His forehead was still pressed to hers, her hand clasped in his, and her body pinned by the weight of his leg. He could smell the flowery scent of her soap, reminding him of how sweet she tasted on his tongue when he'd had her sprawled across this same bed only two nights before. He wanted to taste her again, but more than that, he wanted to worship every part of her body until she believed that she was cherished, that she was more woman than most.
She pressed her warm lips to his fingers and looked at him through her lashes. "Stallion or no, you need your rest, so I will take my leave."
She started to wriggle out from under his leg and he clamped it down harder against her, tightening his grip on her hand. "Stay with me tonight."
He could see the flush of color rising in her cheeks. "I cannot. I have duties to attend to in the morning. Besides, Red has already given me his command that you are not to do anything that will jeopardize your healing. If I don't leave soon, he will come in here and haul me out, and I would prefer to avoid that humiliation."
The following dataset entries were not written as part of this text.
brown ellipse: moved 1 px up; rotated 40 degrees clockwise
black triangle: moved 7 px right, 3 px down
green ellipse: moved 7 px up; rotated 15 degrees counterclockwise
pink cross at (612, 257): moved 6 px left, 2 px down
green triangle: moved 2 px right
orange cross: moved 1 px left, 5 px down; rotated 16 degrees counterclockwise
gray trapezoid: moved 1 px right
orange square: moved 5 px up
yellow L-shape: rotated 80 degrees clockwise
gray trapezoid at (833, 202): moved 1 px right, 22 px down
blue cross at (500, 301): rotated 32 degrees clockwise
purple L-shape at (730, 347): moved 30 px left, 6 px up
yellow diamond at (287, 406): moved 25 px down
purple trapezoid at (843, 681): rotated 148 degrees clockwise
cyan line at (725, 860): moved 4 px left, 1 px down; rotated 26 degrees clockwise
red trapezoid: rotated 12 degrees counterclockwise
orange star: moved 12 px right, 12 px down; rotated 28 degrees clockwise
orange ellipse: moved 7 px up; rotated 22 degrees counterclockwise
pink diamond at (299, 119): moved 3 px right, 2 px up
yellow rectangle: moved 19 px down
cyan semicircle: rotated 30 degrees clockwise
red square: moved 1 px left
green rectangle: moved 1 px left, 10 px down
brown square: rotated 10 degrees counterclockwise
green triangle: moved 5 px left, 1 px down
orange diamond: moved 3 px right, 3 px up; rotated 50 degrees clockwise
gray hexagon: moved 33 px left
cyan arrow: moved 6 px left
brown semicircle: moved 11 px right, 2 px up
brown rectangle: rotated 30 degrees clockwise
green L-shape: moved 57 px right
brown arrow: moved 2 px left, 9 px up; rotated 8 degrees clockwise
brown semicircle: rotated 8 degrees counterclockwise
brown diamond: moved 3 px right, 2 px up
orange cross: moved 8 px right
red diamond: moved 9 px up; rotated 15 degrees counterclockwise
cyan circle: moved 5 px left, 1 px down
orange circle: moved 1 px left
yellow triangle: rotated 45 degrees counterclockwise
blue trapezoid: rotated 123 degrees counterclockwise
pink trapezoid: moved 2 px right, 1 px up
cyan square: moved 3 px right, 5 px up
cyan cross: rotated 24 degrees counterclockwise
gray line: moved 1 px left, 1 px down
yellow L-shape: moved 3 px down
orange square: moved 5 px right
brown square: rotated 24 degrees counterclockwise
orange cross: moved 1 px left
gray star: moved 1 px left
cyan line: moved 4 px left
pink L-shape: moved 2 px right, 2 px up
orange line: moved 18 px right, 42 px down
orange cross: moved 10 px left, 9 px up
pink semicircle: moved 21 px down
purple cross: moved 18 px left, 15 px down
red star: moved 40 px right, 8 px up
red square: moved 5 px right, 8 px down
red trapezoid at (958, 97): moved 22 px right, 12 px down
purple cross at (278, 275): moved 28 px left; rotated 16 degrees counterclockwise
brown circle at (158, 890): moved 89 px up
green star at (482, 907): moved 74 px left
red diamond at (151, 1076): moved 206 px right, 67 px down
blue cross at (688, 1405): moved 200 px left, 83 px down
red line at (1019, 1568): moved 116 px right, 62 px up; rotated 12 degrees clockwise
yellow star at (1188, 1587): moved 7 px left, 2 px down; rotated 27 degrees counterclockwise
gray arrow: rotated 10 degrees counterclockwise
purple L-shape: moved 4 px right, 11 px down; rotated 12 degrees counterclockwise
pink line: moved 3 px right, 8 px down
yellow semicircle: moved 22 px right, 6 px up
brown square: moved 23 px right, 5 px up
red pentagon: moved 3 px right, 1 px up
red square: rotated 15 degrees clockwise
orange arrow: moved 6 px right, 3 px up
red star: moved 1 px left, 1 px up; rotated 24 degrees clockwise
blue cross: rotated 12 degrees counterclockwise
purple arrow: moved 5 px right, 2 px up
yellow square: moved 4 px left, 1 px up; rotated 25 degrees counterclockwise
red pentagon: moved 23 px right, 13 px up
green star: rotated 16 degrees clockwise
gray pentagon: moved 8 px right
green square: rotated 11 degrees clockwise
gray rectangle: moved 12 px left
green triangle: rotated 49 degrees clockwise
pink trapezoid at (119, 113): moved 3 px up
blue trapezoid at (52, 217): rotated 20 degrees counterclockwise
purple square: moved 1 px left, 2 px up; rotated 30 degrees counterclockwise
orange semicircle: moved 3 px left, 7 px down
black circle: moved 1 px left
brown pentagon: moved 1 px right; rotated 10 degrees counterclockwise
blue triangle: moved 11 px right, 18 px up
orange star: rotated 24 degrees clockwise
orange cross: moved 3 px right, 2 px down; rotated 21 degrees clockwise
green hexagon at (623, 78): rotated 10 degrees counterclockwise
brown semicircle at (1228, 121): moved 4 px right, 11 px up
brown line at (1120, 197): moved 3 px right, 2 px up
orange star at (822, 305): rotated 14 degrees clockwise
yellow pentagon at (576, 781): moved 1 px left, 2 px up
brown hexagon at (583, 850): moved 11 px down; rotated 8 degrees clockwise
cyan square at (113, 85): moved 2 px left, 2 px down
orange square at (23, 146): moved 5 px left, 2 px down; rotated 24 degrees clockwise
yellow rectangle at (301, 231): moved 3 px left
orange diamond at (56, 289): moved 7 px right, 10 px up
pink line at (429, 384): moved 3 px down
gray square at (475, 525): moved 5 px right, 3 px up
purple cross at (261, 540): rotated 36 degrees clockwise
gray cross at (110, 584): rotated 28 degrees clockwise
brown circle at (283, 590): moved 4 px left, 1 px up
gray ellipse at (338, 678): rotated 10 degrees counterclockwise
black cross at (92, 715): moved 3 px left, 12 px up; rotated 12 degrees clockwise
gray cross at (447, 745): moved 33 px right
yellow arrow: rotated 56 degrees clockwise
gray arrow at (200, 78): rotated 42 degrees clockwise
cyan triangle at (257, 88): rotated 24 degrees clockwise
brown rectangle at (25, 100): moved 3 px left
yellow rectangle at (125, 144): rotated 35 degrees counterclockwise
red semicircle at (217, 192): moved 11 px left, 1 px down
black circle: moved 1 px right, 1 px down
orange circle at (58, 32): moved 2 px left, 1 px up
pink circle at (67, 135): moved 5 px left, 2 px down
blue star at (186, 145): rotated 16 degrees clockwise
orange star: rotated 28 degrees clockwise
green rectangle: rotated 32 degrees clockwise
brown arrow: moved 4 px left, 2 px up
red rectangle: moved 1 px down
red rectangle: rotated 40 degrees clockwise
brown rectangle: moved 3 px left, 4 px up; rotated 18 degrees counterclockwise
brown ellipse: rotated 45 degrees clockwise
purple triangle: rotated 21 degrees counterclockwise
"Forget Red. He will do as I say." He groaned in dismay as she slipped out from under his leg to stand next to the bed, her hand still folded in his. He kissed the back of her palm and inhaled the scent of her. "Enough for now," he murmured, loosening his grip on her hand.
She leaned down to kiss him softly on his forehead and it took everything in him not to lift his face to hers and claim her lips in a searing kiss, but he knew if he did that, he wouldn't stop until he had her naked and underneath him.
He watched her back away from the bed to the door, opening it and quietly disappearing as a throbbing started in his chest. He felt like his war horse was standing there, crushing his heart and taking away his breath.
He knew Alyce felt an obligation to Hawkspur, to the people here, and she rightfully felt that she was the best person to take on the role of liege. No one else would care for these people and fight for them as she would because she loved them above all others. She'd said it herself—she didn't have room for anyone else in her life. And she would never choose a man over Hawkspur if it meant relinquishing her authority to him.
"I'm a selfish bastard," he muttered to the empty room, "because I want her anyway."